Morris didn't feel Kody unstrapping him. He only felt a cold, hard emptiness. Woodenly he half-swam to sickbay. Lace sat outside the operating theatre, loosely strapped into a chair. She looked uncomfortable but when she spied him...
"Steady, Morris."
He felt a gentle hand squeeze his. When he looked up he saw Lace's eyes, soft and full of sympathy.
"She'll be fine, no blather," said Lace, "Jared's a ruddy good medic."
Morris knew better. Whatever happened breached an insulated safety-suit designed to resist it. As to what lay inside...
The exam table drew Morris' attention. Something - someone - lay there with a sheet strapped over him. Or her. A colder shock shook Morris.
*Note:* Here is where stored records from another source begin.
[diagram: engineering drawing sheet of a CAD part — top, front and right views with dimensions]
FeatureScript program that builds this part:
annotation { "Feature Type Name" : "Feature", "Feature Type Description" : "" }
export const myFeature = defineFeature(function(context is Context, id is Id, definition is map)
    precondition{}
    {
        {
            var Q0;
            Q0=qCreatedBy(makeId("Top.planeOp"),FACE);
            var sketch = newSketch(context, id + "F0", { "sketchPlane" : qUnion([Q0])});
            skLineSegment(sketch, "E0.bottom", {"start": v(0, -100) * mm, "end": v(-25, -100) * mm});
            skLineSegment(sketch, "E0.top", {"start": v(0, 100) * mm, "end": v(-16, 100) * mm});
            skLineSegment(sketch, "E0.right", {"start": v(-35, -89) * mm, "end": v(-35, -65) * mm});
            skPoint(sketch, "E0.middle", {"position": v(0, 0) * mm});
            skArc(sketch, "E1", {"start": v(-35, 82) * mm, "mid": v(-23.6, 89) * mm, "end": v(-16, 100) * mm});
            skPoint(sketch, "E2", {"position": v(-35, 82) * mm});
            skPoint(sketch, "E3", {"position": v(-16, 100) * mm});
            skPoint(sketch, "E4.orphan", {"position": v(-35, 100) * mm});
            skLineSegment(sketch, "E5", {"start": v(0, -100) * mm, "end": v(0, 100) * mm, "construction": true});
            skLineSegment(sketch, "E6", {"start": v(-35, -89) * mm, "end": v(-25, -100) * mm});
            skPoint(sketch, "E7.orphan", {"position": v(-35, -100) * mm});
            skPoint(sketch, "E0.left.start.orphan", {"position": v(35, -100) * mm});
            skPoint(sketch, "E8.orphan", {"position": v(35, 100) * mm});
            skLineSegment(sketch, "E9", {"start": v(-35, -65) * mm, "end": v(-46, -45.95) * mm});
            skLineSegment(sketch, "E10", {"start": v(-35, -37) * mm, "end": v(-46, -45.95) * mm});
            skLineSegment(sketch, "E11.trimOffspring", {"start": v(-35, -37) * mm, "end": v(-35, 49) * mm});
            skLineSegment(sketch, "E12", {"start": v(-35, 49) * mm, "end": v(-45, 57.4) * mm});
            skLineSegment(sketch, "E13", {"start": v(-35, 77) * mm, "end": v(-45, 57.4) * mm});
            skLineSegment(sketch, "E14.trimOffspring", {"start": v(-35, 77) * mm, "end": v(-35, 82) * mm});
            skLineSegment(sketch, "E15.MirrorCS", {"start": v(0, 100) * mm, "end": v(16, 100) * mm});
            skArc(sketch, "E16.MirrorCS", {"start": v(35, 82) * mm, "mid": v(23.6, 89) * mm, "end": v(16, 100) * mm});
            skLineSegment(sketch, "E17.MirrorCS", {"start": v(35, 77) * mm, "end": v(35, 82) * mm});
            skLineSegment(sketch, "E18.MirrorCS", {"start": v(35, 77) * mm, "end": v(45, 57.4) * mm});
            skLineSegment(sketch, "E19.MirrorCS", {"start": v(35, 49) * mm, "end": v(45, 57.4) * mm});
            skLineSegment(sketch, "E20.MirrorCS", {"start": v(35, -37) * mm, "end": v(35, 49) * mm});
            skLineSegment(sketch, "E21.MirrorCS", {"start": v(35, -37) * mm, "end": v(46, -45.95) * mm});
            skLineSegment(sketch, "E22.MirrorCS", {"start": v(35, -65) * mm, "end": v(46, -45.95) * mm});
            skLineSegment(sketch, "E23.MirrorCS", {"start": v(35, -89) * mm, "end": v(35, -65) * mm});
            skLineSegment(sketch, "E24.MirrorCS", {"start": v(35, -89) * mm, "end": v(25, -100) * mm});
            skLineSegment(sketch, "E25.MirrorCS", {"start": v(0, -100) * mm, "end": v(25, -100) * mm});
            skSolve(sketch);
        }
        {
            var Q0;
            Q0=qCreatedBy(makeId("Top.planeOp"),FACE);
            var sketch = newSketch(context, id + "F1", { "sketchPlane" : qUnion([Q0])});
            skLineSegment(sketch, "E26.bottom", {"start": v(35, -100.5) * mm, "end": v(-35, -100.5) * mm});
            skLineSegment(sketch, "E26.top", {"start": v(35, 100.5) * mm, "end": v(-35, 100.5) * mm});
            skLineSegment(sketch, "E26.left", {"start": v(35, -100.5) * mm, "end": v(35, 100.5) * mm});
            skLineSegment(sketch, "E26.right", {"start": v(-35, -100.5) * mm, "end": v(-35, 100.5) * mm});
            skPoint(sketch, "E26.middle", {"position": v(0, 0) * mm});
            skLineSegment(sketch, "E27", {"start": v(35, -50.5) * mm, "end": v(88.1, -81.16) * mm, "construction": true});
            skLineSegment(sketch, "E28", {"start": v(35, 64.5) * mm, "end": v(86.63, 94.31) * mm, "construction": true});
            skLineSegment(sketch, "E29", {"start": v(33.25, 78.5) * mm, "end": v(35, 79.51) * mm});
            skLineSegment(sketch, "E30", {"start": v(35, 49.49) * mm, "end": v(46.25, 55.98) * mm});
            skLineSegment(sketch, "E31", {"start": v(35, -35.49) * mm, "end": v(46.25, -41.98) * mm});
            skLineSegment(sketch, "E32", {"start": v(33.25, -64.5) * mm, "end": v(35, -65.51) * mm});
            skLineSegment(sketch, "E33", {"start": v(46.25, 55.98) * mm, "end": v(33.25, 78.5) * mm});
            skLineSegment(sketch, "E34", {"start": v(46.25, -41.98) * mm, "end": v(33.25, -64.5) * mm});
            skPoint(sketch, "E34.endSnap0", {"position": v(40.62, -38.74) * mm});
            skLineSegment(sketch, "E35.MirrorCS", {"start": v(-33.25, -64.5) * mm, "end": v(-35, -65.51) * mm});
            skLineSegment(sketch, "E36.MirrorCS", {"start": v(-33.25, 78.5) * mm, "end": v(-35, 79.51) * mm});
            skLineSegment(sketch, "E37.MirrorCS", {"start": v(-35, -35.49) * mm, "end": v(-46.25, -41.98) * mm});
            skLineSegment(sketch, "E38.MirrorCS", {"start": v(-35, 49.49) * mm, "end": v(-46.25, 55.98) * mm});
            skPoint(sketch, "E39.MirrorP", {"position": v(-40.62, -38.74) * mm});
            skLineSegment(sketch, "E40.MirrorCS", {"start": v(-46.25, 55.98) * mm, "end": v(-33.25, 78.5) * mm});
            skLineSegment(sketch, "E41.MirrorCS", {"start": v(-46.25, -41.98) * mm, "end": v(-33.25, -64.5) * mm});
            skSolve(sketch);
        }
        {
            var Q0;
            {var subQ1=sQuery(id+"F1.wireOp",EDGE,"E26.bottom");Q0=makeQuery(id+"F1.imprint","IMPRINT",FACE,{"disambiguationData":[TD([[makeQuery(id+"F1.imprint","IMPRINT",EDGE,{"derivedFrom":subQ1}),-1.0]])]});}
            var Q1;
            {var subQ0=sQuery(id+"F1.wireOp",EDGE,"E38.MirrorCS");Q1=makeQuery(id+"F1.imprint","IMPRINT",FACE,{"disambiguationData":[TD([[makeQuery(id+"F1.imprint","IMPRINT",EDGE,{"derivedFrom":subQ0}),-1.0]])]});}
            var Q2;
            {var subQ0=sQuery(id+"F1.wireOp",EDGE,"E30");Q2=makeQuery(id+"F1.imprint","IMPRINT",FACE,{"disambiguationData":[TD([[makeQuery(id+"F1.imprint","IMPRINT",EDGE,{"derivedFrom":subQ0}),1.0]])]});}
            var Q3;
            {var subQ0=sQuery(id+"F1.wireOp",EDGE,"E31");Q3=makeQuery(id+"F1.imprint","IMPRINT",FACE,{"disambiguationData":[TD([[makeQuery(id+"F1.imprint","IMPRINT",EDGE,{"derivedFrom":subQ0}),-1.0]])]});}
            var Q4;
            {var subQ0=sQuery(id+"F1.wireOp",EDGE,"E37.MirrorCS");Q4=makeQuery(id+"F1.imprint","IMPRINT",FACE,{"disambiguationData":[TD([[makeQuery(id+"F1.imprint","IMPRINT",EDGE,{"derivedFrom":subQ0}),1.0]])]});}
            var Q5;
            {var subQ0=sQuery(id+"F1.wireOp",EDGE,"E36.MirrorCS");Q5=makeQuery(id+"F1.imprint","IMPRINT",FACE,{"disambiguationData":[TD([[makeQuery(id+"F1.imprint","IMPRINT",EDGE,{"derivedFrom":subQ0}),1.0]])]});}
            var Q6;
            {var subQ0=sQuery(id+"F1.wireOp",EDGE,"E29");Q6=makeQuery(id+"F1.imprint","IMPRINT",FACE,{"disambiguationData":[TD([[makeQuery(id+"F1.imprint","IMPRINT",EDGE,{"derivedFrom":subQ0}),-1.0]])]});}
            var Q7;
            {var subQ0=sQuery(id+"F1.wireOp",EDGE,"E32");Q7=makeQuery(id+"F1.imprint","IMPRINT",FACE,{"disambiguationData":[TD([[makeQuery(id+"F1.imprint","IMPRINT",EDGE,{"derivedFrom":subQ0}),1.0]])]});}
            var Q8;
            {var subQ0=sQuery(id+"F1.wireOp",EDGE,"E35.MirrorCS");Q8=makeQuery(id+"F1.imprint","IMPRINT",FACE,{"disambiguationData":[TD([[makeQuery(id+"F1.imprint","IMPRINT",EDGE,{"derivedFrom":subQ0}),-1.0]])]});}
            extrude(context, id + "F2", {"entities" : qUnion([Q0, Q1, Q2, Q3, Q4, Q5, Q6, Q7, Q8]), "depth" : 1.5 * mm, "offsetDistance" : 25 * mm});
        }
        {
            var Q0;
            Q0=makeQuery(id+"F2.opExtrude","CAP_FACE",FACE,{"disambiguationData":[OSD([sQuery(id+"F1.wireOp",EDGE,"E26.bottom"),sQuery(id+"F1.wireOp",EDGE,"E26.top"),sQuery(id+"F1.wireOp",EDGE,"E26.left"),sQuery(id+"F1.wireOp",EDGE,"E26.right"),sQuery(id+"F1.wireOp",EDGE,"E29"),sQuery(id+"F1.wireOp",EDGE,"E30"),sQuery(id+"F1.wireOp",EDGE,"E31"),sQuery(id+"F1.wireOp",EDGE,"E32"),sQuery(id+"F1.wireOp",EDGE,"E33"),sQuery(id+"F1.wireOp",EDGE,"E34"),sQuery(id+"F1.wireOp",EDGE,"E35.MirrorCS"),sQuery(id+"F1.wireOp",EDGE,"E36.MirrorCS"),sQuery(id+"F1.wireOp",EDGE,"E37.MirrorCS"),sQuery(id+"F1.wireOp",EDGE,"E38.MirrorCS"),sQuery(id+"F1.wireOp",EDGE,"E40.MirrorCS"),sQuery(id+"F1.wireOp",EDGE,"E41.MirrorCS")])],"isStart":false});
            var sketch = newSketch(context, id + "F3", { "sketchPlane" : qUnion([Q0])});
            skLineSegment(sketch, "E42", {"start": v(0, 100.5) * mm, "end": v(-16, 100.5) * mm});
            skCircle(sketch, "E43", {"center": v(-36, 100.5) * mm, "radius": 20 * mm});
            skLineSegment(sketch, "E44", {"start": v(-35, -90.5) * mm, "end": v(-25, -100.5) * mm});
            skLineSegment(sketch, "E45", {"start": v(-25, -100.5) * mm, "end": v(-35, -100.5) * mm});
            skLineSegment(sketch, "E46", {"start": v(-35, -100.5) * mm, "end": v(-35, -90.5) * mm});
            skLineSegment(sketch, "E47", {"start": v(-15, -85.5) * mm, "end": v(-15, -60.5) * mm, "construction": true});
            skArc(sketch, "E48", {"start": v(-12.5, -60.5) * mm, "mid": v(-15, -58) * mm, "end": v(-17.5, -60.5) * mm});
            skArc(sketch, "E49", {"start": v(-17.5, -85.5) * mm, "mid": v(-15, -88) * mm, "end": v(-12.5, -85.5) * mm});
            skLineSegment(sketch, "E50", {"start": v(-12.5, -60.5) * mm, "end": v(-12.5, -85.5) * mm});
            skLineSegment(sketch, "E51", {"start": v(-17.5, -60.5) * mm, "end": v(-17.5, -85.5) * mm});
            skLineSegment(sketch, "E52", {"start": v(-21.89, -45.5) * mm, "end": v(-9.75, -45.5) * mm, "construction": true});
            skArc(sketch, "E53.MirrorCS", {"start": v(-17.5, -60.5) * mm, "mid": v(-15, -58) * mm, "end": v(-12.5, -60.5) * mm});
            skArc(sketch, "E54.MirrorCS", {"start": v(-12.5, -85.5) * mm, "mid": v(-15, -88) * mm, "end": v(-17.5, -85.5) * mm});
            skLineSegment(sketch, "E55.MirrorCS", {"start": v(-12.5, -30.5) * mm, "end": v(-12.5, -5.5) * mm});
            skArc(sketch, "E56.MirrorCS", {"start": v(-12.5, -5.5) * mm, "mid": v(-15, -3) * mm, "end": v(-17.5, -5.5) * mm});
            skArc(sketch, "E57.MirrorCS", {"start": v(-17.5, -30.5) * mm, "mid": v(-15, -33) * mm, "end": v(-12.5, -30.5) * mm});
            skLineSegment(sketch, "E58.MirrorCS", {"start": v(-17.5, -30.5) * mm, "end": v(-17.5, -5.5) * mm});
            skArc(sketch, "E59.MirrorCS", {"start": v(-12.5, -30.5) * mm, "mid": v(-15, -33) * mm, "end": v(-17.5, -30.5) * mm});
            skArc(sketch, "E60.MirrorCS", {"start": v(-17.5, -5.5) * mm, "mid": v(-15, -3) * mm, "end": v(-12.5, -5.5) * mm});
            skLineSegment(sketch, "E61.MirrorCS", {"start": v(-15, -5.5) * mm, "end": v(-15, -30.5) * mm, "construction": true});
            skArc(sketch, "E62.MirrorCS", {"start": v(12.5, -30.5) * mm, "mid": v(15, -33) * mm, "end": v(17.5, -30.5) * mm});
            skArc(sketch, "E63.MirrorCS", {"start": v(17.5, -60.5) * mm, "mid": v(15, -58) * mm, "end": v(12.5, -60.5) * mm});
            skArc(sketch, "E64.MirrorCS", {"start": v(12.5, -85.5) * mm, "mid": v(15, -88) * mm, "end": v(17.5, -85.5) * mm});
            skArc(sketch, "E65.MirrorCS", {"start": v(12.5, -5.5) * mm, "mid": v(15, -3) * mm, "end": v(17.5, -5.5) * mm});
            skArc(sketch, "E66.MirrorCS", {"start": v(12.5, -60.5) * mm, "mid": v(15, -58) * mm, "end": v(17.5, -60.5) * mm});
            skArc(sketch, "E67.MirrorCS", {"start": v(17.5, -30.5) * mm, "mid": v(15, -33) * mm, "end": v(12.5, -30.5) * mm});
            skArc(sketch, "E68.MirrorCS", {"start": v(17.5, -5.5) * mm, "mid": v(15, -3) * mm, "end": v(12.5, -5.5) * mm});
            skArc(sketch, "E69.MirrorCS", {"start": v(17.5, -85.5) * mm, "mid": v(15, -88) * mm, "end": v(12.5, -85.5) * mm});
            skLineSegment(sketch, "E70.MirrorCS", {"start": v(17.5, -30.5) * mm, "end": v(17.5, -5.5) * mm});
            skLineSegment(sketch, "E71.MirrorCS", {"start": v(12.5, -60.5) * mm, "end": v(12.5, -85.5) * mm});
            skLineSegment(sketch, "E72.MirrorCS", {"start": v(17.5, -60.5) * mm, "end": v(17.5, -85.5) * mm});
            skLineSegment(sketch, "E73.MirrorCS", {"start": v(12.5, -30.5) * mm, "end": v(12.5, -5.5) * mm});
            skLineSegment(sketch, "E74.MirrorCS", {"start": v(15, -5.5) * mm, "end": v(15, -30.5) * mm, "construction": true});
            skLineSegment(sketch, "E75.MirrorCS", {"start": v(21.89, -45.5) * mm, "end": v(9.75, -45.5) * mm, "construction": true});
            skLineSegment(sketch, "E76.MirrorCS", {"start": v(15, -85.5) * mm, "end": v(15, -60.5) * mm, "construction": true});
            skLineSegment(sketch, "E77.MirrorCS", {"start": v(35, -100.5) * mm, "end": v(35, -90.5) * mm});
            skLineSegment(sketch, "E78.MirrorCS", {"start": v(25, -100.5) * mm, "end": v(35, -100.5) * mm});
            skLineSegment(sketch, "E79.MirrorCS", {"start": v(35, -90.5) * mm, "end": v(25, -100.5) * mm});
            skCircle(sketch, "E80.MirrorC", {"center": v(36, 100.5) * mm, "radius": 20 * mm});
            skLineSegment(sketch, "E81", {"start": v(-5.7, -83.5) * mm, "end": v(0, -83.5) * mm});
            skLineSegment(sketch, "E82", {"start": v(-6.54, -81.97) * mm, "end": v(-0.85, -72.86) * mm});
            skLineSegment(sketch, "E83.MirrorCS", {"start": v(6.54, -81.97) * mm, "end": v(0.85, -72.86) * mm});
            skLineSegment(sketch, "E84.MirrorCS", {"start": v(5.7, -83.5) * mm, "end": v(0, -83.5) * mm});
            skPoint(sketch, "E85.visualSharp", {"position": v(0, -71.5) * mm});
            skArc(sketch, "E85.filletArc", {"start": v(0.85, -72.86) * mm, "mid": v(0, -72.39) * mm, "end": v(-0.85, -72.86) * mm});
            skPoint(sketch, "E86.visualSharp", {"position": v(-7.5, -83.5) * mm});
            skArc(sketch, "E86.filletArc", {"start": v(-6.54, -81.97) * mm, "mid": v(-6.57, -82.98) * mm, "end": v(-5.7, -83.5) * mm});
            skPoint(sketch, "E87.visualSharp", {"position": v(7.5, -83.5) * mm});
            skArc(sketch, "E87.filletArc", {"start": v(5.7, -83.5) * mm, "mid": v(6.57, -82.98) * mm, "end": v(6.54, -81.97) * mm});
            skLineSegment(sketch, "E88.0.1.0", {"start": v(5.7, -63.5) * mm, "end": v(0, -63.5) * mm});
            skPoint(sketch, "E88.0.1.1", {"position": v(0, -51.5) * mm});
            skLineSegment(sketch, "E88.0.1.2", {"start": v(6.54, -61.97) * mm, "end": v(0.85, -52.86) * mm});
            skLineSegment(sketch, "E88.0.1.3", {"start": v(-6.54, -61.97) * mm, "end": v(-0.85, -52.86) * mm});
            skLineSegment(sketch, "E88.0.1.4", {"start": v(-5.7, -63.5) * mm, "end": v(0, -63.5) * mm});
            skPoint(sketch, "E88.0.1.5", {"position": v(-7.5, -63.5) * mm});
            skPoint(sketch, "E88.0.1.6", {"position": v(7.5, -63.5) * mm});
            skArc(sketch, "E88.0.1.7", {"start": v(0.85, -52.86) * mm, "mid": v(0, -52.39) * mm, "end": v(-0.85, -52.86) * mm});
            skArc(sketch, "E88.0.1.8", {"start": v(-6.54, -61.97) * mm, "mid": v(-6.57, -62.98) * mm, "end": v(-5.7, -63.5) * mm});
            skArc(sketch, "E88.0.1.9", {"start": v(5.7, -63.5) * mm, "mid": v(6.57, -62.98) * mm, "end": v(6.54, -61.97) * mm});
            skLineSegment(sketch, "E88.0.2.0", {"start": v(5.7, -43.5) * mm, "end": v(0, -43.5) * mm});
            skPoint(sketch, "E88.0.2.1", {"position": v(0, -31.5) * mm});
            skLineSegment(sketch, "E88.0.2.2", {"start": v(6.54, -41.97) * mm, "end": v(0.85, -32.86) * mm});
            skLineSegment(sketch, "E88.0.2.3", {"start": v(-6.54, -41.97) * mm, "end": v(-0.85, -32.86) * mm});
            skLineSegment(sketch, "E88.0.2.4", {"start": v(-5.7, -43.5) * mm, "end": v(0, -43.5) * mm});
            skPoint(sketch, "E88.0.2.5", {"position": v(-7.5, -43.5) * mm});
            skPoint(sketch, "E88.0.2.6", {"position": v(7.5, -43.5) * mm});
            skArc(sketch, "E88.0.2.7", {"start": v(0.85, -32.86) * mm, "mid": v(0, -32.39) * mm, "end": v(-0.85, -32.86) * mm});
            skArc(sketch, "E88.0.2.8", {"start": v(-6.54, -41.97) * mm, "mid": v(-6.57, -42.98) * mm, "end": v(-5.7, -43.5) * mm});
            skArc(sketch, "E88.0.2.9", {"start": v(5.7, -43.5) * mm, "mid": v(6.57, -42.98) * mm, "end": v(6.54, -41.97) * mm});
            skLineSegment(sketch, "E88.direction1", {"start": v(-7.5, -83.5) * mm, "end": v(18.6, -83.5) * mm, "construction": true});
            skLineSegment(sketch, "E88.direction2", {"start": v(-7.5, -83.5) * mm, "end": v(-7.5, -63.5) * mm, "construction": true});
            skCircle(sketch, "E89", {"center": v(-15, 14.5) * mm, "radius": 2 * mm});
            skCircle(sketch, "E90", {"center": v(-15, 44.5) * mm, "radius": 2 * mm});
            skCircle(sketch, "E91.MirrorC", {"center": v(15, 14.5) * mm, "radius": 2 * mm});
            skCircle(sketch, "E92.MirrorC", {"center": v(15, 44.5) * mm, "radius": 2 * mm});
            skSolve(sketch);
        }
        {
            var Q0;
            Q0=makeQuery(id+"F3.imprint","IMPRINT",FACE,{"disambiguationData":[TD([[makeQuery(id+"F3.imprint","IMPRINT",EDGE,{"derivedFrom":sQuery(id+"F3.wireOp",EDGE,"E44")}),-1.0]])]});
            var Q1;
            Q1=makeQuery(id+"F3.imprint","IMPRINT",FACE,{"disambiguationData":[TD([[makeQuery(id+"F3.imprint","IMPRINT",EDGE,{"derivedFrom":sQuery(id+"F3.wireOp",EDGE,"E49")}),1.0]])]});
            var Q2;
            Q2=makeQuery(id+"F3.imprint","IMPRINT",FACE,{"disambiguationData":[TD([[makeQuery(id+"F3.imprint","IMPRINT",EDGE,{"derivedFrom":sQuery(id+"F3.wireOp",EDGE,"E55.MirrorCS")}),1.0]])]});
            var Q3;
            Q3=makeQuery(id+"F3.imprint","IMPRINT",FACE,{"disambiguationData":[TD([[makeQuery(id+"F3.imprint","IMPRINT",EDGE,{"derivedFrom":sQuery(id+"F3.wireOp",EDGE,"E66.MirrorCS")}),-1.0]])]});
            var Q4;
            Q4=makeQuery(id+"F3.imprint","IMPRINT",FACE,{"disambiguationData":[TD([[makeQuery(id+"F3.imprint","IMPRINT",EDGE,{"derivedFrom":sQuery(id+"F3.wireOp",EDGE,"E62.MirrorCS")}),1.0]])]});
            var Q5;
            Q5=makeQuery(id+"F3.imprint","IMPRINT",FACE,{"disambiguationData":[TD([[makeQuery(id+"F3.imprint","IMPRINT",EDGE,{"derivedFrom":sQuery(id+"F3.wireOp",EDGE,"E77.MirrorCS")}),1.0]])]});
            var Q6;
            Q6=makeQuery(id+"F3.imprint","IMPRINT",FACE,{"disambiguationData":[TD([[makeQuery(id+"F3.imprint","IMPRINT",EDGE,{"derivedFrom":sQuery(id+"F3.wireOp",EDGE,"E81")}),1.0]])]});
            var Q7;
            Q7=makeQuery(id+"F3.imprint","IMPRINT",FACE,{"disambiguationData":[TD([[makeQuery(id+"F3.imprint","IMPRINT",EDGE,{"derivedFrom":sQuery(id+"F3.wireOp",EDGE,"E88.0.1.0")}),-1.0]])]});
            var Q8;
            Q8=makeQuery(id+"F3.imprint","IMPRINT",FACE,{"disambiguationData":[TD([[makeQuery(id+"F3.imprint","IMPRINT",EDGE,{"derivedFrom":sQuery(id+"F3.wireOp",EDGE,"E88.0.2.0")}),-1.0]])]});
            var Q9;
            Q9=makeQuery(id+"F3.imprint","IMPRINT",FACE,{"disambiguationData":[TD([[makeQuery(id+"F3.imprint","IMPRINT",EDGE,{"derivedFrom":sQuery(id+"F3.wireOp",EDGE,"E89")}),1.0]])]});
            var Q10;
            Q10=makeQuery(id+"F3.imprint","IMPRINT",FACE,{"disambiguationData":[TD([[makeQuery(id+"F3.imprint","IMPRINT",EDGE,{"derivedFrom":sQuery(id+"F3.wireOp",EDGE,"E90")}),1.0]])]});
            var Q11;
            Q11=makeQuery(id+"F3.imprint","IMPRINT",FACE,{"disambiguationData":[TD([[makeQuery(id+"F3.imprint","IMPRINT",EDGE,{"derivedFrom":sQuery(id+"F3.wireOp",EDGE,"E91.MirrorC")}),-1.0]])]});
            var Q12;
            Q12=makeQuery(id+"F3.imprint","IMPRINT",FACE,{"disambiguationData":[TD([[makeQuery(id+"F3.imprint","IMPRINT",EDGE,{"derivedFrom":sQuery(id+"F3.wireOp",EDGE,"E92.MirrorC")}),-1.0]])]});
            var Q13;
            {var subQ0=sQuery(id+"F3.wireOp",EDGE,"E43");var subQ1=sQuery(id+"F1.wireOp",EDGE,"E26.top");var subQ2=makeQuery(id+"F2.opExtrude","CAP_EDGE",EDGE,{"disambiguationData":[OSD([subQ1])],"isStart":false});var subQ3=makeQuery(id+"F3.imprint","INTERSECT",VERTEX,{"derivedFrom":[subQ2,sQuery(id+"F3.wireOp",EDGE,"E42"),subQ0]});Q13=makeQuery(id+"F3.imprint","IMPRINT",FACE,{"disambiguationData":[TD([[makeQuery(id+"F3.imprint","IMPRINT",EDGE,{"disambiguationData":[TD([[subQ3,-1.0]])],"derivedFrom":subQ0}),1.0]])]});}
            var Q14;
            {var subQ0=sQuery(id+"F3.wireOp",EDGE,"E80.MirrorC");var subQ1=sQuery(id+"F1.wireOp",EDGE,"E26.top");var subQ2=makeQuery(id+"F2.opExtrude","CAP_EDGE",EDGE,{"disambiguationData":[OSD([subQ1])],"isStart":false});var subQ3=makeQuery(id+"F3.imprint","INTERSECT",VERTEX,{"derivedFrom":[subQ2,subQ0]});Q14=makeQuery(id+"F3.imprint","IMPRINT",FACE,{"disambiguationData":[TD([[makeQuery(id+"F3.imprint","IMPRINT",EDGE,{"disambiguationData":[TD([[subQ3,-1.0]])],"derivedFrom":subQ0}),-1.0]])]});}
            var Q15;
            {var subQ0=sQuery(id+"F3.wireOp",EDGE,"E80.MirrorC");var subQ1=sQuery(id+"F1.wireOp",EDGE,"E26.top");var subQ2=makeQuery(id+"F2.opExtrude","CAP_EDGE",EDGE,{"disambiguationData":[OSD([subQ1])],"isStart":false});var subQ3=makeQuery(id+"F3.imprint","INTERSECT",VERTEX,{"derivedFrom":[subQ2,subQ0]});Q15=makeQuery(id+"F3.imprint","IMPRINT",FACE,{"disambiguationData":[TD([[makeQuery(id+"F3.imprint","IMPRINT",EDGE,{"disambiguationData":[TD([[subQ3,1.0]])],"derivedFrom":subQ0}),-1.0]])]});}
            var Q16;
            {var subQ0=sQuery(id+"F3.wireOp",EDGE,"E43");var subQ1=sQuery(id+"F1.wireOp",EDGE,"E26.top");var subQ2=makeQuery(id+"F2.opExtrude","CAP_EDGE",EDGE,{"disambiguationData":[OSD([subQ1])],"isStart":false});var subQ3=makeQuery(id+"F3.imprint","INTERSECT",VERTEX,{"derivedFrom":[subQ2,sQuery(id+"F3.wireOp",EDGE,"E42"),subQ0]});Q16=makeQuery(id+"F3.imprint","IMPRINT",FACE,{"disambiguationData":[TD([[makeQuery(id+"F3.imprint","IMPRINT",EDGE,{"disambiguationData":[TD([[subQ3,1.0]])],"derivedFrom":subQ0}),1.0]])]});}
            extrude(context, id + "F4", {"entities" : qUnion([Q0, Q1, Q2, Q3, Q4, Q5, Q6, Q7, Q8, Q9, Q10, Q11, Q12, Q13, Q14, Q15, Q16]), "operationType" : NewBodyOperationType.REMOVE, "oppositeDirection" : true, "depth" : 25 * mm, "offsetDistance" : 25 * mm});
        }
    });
"Blakeschiff," said Lace softly, "Whatever hit Ly... engineering got the bridge too. Jared had to pop him into stasis. He'll live, Morris. He'll live and so will Lydia."
***
The cold void within Morris spread into a cold numbness. He heard Lace talking to someone but the words simply didn't register. He saw Jackson working through the large window into the operating room. Wafted by an errant motion Lydia's suit drifted behind Jackson and past the window. Both arms, most of the torso and part of the attachment collar were charred. In places it had even vaporized. Setting aside the hellish amperage that arced through her Lydia had probably inhaled the vaporized insulation and suit material. That told Morris the story. With that much damage no stasis drug would work.
After an eternity Jackson emerged from the room. When he caught Morris' eye he shook his head.
"She's alive now, Morris, but she won't last long."